Everson Bressan/Futura Press

CURITIBA, PR (FOLHAPRESS) – O juiz federal Rogério Favreto, no plantão do TRF-4 (Tribunal Regional Federal da 4ª Região), voltou a determinar a soltura do ex-presidente Luiz Inácio Lula da Silva (PT) em despacho publicado às 16h12. Mais cedo, o relator da Lava Jato na corte, o juiz João Pedro Gebran Neto, havia suspendido o habeas corpus.

“Não há qualquer subordinação do signatário a outro colega, mas apenas das decisões às instâncias judiciais superiores, respeitada a convivência harmoniosa das divergências de compreeensão e fundamentação das decisões, pois não estamos em regime político e nem judicial de exceção”, escreveu Favreto.

O juiz decidiu que Lula deve ser solto no prazo máximo de uma hora (até às 17h12), dado que a Polícia Federal já estaria ciente da decisão desde as 10h. “Eventuais descumprimentos importarão em desobediência de ordem judicial, nos termos legais.”

Favreto alegou que não cabe correção da decisão.

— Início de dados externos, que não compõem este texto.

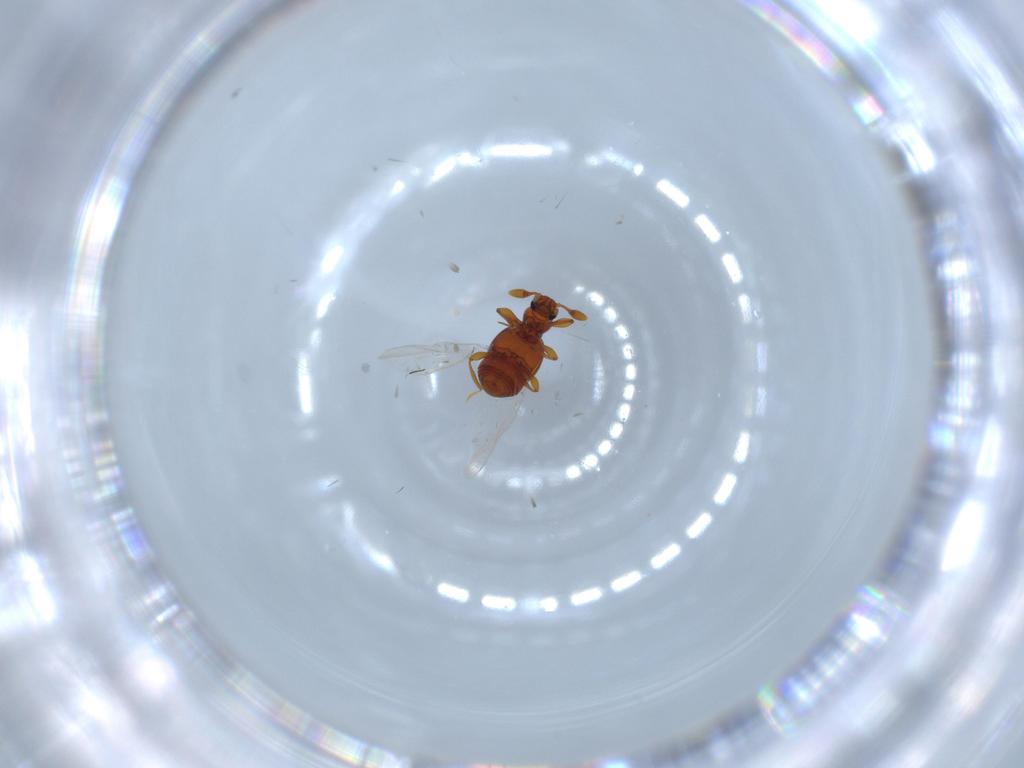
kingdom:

Segundo ele, o caso deve ser apreciado pelos órgãos competentes, dentro da normalidade da atuação judicial e respeitado o esgotamento da jurisdição especial de plantão.

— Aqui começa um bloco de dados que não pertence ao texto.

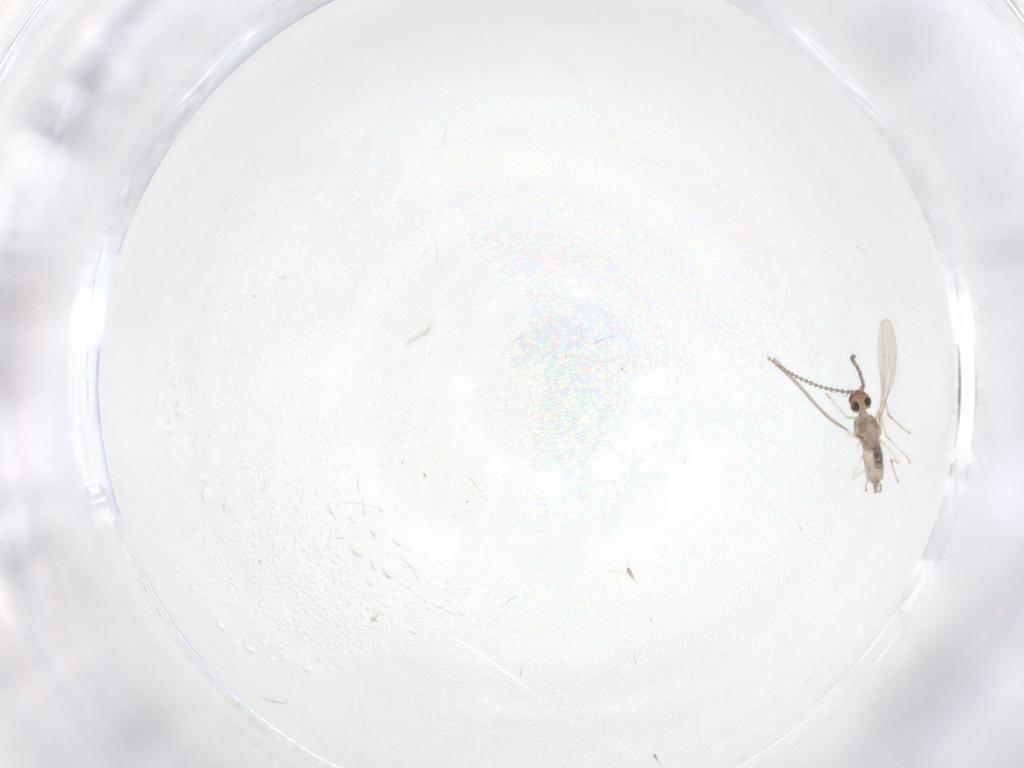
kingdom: Animalia
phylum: Arthropoda
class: Insecta
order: Diptera
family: Cecidomyiidae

“A decisão pretendida de revogação – a qual não se submete, no atual estágio, à reapreciação do colega – foi devidamente fundamentada quanto ao seu cabimento em sede plantonista”, escreveu.

O juiz também pediu que cópia da manifestação do juiz Sergio Moro, que se opôs à decisão de Favreto, seja encaminhada ao conhecimento da Corregedoria do TRF-4 e do Conselho Nacional de Justiça, a fim de apurar eventual falta funcional.